Nigeria can learn from China, India, and the United States about how the government played a key role in advancing financial inclusion, especially through strategic initiatives and digital innovations.

The World Economic Forum, in collaboration with the Research Center for Wealth Management, Tsinghua University PBC School of Finance, highlighted government programmes such as India’s Pradhan Mantri Jan Dhan Yojana (PMJDY).

The private sector’s contributions, such as digital banking platforms in China, the use of robot investment assistants (RIAs), and the need for inclusive lending practices in the US, are key lessons Nigeria can learn.

It said, “India’s use of the Pradhan Mantri Jan Dhan Yojana (PMJDY) to distribute COVID-19 relief payments and China’s introduction of the digital yuan to integrate underserved populations into the financial system, as well as the private sector’s role in improving financial inclusion.

“Chinese digital banking platforms’ use of artificial intelligence (AI) and big data to widen access to credit for some SMEs; the need for inclusive lending practices in the US; and how Chinese robot investment assistants (RIAs) can democratise investment and improve financial literacy in the general population.”
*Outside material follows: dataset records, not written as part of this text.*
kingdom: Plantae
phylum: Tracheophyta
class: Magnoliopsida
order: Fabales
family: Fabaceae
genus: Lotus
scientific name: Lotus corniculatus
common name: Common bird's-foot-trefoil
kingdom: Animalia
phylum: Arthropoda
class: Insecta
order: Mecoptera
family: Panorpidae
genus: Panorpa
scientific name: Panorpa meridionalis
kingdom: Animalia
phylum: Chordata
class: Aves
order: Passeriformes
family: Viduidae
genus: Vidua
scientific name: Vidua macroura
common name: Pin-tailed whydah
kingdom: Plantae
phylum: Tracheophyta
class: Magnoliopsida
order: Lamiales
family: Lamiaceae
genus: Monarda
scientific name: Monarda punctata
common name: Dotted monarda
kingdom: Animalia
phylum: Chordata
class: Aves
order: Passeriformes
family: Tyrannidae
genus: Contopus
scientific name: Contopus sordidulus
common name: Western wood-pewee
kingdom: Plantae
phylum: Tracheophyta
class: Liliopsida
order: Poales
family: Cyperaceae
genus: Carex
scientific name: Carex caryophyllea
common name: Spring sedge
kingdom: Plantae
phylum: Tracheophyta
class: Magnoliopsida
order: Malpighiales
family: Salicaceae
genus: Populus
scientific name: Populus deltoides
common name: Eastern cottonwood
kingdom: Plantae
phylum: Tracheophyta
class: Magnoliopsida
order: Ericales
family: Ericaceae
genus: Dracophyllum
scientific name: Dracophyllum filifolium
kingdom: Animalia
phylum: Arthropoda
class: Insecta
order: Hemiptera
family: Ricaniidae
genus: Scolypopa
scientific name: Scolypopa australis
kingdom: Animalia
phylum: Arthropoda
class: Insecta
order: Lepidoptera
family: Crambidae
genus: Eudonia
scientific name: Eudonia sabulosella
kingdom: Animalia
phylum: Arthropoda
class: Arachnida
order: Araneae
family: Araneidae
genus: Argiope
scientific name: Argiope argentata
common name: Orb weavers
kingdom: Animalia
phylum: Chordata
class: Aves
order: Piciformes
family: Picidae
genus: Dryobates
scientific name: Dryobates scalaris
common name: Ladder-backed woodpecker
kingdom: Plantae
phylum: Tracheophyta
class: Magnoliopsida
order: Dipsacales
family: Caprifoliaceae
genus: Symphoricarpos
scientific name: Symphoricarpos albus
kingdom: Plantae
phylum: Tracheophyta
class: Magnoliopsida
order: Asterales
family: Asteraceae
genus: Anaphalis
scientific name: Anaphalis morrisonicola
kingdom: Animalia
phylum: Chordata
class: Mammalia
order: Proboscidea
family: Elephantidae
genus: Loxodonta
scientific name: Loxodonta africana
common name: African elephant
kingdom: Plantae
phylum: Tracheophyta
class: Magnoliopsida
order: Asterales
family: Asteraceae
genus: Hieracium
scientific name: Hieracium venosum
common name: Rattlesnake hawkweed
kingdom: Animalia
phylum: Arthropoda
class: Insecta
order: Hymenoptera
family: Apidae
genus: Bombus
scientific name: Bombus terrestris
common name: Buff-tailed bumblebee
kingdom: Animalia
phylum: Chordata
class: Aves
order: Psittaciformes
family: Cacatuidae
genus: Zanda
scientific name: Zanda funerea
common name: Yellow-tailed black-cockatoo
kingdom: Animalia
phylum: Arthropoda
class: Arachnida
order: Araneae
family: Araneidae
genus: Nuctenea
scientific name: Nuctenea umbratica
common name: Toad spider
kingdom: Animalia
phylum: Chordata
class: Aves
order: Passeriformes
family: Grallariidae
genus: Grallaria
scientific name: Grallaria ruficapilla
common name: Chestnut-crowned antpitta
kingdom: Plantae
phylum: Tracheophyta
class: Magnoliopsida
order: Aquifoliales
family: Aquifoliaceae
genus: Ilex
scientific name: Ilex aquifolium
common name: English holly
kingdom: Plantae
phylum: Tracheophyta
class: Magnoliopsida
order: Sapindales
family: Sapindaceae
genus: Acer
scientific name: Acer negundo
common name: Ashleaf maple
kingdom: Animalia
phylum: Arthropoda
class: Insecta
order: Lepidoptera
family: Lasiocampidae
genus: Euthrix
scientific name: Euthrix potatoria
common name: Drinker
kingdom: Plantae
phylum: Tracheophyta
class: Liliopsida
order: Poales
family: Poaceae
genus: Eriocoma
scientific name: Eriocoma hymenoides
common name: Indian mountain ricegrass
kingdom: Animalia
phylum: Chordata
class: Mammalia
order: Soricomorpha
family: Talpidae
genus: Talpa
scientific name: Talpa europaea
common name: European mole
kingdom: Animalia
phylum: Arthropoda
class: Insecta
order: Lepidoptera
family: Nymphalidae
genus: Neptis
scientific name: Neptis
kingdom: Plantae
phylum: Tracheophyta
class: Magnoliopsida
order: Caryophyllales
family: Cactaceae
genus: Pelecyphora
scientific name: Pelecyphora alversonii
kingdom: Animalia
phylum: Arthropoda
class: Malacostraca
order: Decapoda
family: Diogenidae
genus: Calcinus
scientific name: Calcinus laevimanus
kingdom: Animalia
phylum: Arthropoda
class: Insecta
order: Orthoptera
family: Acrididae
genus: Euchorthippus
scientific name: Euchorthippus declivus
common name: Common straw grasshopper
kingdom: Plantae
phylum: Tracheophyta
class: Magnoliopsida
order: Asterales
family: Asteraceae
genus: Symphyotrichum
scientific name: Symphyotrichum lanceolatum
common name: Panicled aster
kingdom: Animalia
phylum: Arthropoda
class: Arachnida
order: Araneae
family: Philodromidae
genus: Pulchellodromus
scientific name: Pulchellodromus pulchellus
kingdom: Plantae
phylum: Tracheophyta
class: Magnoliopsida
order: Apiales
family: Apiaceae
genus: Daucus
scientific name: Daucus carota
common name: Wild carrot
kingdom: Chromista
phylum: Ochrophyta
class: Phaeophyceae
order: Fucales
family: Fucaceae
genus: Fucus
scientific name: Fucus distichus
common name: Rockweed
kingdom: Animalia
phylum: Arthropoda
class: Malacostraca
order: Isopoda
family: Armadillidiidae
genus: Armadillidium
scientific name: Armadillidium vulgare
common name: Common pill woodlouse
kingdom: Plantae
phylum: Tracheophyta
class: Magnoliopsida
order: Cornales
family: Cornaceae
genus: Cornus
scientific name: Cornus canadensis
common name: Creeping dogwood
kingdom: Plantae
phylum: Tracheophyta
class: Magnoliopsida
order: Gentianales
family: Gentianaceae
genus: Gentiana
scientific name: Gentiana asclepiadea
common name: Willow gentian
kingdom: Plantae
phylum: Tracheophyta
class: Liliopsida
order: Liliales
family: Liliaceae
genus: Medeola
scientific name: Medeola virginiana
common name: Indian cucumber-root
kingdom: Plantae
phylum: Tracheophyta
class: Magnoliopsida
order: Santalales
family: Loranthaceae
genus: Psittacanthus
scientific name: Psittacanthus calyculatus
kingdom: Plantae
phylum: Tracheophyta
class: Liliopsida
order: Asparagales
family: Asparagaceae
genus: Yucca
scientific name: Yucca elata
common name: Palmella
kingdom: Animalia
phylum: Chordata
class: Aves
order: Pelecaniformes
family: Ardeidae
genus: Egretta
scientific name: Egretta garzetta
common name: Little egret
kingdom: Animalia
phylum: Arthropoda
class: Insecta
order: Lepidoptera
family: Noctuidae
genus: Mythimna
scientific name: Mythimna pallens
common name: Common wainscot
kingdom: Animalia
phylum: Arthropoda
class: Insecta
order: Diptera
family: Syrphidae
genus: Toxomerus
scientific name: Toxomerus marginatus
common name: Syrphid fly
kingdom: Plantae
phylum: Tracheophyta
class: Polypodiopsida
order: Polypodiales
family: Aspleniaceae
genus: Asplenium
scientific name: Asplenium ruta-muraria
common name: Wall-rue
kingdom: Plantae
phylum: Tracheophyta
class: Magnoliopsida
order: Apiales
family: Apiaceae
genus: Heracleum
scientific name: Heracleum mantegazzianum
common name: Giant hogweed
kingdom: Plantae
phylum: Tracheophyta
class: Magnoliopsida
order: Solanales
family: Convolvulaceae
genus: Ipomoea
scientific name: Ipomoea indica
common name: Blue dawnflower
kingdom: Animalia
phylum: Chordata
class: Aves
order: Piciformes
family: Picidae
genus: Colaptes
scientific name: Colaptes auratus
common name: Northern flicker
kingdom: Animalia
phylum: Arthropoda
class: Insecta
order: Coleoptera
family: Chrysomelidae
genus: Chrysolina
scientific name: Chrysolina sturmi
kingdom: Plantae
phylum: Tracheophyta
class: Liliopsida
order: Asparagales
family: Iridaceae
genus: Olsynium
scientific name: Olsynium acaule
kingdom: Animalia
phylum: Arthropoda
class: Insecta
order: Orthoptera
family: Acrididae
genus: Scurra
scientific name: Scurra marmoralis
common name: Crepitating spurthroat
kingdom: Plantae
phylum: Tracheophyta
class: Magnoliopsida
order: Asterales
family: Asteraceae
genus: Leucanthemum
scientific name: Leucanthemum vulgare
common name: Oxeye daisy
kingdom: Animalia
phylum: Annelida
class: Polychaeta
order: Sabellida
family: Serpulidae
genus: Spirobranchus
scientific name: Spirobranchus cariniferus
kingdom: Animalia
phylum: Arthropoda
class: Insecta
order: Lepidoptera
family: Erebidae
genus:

The report further revealed that financial inclusion is a critical solution for reducing limited access to financial services by providing all segments of society with access to essential financial services to all segments of society. It also highlights global efforts in financial inclusion, emphasising government initiatives, private-sector contributions, and technological innovations.

Read also: 9PSB to bridge financial inclusion gap through ‘Bank9ja’ mission – MD

According to the white paper, the success of India’s financial inclusion efforts during the pandemic can largely be attributed to its well-established digital public infrastructure and the banking sector’s collaboration.

In 2014, the PMJDY was launched as a key initiative aimed at creating bank accounts for every household. Over the decade from 2014 to 2024, the percentage of bank account ownership in India more than doubled, rising from 35 percent of the population to 78 percent.

A Women’s World Banking survey of 6,000 PMJDY account holders found that 50 percent of women account holders opened their accounts to receive government benefits.

For China, the introduction of the digital yuan, or e-CNY, was a significant step in using CBDCs to promote financial inclusion.

“By reducing the reliance on physical cash and integrating the digital yuan into everyday transactions, even in areas with poor network connectivity, the e-CNY has helped to bring unbanked or underbanked individuals into the formal financial system,” the report revealed.

However, research conducted by the JPMorgan Chase Institute into home-purchase loan costs illuminates the disparities in financial inclusion in the USA.

The report identifies and addresses these disparities and provides key insights that can guide policy and private-sector efforts toward more equitable financial services.

“US research on loan disparities and China’s use of RIAs demonstrate how the private sector enhances resilience by addressing financial fragmentation, improving access to financial services for SMEs, reducing inequalities in loan costs and democratizing investment opportunities for individuals with low financial literacy, ultimately contributing to a more inclusive and stable economic environment,” it stated.